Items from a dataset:
::::

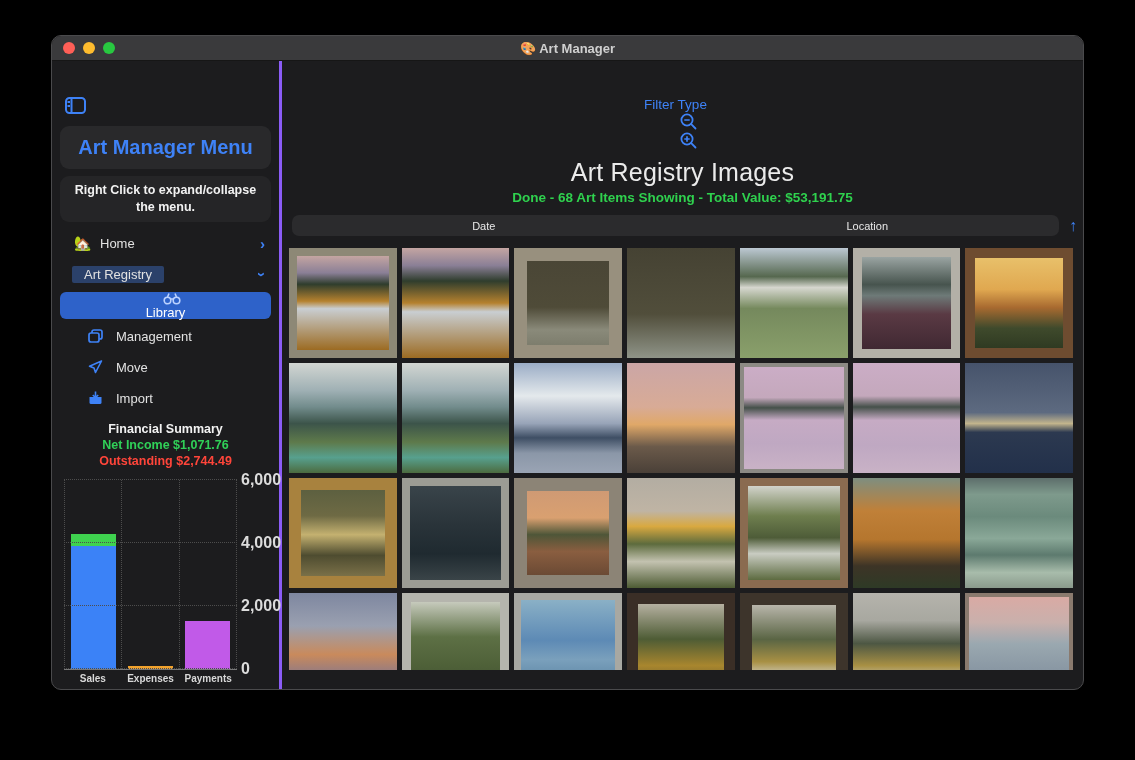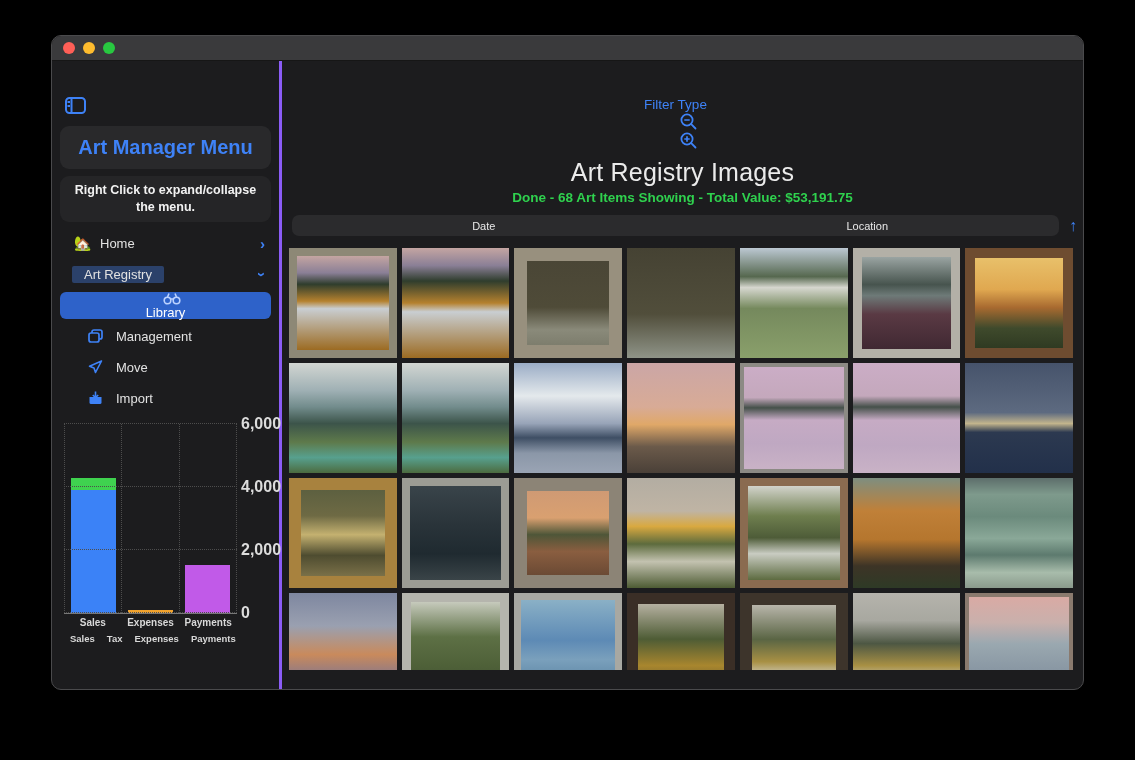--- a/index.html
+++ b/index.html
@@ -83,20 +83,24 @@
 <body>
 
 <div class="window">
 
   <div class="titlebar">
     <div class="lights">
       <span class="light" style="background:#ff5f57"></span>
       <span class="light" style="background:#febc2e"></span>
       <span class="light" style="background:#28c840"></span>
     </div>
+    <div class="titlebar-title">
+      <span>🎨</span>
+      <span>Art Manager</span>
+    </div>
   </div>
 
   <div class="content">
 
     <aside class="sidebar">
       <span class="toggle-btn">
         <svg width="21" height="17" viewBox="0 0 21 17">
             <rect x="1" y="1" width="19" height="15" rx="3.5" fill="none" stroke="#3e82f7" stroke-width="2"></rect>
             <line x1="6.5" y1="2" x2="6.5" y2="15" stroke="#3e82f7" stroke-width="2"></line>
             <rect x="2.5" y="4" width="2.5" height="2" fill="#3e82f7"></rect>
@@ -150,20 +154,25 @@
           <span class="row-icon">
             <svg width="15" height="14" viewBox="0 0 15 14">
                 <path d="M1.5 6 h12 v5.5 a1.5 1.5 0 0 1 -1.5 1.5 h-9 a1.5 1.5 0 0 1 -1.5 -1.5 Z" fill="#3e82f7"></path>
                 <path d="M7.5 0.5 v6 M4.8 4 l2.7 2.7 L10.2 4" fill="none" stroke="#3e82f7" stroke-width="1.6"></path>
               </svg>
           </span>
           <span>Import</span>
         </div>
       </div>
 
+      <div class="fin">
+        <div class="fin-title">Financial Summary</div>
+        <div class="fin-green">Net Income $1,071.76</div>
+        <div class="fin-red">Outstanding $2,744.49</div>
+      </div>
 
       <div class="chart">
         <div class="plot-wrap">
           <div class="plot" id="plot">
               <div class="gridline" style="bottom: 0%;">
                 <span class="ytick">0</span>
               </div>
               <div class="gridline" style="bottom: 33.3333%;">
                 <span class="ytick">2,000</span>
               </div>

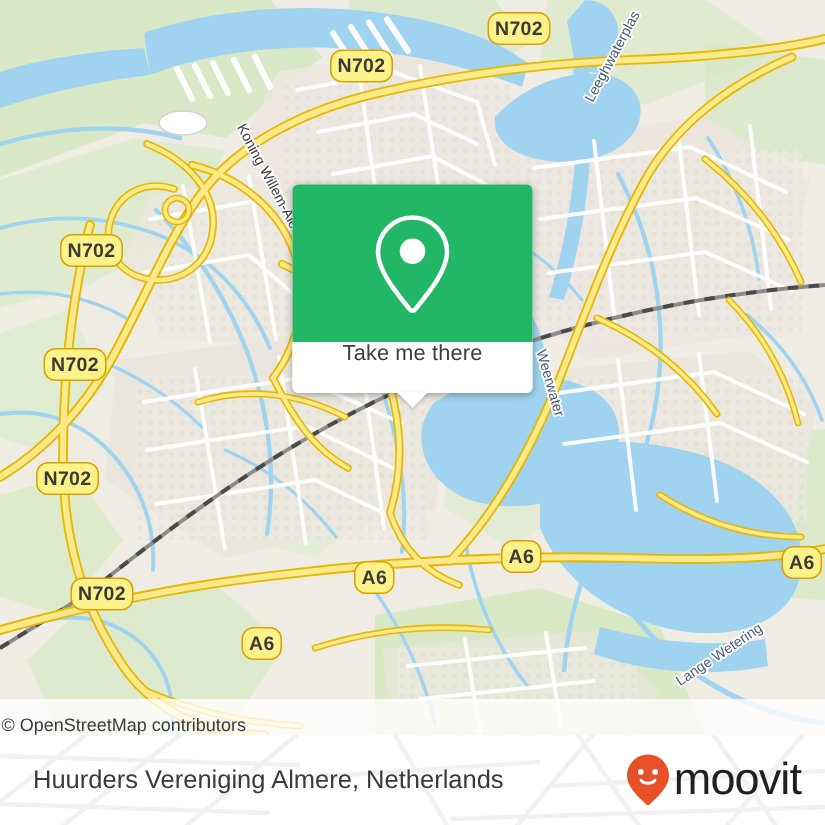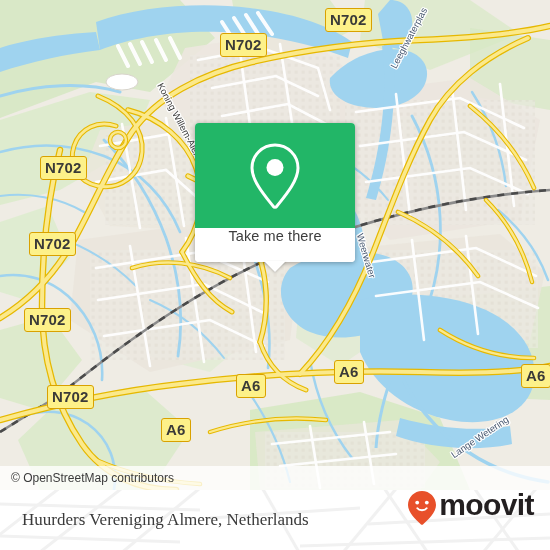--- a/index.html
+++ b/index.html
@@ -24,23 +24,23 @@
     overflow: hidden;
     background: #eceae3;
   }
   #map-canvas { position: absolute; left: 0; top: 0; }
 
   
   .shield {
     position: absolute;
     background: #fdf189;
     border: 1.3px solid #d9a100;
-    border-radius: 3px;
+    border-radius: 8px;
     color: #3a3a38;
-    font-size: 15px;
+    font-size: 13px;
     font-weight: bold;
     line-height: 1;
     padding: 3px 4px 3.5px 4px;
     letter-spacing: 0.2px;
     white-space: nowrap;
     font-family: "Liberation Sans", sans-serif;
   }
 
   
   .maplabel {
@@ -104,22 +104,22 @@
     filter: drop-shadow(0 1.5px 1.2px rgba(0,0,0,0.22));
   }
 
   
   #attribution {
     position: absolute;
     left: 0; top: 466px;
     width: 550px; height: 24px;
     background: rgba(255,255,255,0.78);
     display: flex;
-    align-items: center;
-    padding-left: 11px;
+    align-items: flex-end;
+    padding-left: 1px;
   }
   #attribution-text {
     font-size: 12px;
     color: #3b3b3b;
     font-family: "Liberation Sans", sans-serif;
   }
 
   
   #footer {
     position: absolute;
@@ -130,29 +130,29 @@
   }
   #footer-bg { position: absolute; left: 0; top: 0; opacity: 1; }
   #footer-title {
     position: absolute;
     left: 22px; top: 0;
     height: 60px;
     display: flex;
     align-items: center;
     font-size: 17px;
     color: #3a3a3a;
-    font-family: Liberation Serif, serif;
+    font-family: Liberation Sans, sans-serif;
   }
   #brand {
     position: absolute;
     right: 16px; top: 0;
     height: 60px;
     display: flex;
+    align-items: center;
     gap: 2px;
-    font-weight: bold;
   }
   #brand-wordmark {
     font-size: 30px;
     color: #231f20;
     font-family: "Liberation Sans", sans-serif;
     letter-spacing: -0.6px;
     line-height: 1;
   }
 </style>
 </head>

::::

* **EXERCISE OBJECTIVE**: Your answer must be the records above, word for word, with no pictures.

* **THE COMPLETED TASK**:
--- a/index.html
+++ b/index.html
@@ -83,20 +83,24 @@
 <body>
 
 <div class="window">
 
   <div class="titlebar">
     <div class="lights">
       <span class="light" style="background:#ff5f57"></span>
       <span class="light" style="background:#febc2e"></span>
       <span class="light" style="background:#28c840"></span>
     </div>
+    <div class="titlebar-title">
+      <span>🎨</span>
+      <span>Art Manager</span>
+    </div>
   </div>
 
   <div class="content">
 
     <aside class="sidebar">
       <span class="toggle-btn">
         <svg width="21" height="17" viewBox="0 0 21 17">
             <rect x="1" y="1" width="19" height="15" rx="3.5" fill="none" stroke="#3e82f7" stroke-width="2"></rect>
             <line x1="6.5" y1="2" x2="6.5" y2="15" stroke="#3e82f7" stroke-width="2"></line>
             <rect x="2.5" y="4" width="2.5" height="2" fill="#3e82f7"></rect>
@@ -150,20 +154,25 @@
           <span class="row-icon">
             <svg width="15" height="14" viewBox="0 0 15 14">
                 <path d="M1.5 6 h12 v5.5 a1.5 1.5 0 0 1 -1.5 1.5 h-9 a1.5 1.5 0 0 1 -1.5 -1.5 Z" fill="#3e82f7"></path>
                 <path d="M7.5 0.5 v6 M4.8 4 l2.7 2.7 L10.2 4" fill="none" stroke="#3e82f7" stroke-width="1.6"></path>
               </svg>
           </span>
           <span>Import</span>
         </div>
       </div>
 
+      <div class="fin">
+        <div class="fin-title">Financial Summary</div>
+        <div class="fin-green">Net Income $1,071.76</div>
+        <div class="fin-red">Outstanding $2,744.49</div>
+      </div>
 
       <div class="chart">
         <div class="plot-wrap">
           <div class="plot" id="plot">
               <div class="gridline" style="bottom: 0%;">
                 <span class="ytick">0</span>
               </div>
               <div class="gridline" style="bottom: 33.3333%;">
                 <span class="ytick">2,000</span>
               </div>

--- a/index.html
+++ b/index.html
@@ -24,23 +24,23 @@
     overflow: hidden;
     background: #eceae3;
   }
   #map-canvas { position: absolute; left: 0; top: 0; }
 
   
   .shield {
     position: absolute;
     background: #fdf189;
     border: 1.3px solid #d9a100;
-    border-radius: 3px;
+    border-radius: 8px;
     color: #3a3a38;
-    font-size: 15px;
+    font-size: 13px;
     font-weight: bold;
     line-height: 1;
     padding: 3px 4px 3.5px 4px;
     letter-spacing: 0.2px;
     white-space: nowrap;
     font-family: "Liberation Sans", sans-serif;
   }
 
   
   .maplabel {
@@ -104,22 +104,22 @@
     filter: drop-shadow(0 1.5px 1.2px rgba(0,0,0,0.22));
   }
 
   
   #attribution {
     position: absolute;
     left: 0; top: 466px;
     width: 550px; height: 24px;
     background: rgba(255,255,255,0.78);
     display: flex;
-    align-items: center;
-    padding-left: 11px;
+    align-items: flex-end;
+    padding-left: 1px;
   }
   #attribution-text {
     font-size: 12px;
     color: #3b3b3b;
     font-family: "Liberation Sans", sans-serif;
   }
 
   
   #footer {
     position: absolute;
@@ -130,29 +130,29 @@
   }
   #footer-bg { position: absolute; left: 0; top: 0; opacity: 1; }
   #footer-title {
     position: absolute;
     left: 22px; top: 0;
     height: 60px;
     display: flex;
     align-items: center;
     font-size: 17px;
     color: #3a3a3a;
-    font-family: Liberation Serif, serif;
+    font-family: Liberation Sans, sans-serif;
   }
   #brand {
     position: absolute;
     right: 16px; top: 0;
     height: 60px;
     display: flex;
+    align-items: center;
     gap: 2px;
-    font-weight: bold;
   }
   #brand-wordmark {
     font-size: 30px;
     color: #231f20;
     font-family: "Liberation Sans", sans-serif;
     letter-spacing: -0.6px;
     line-height: 1;
   }
 </style>
 </head>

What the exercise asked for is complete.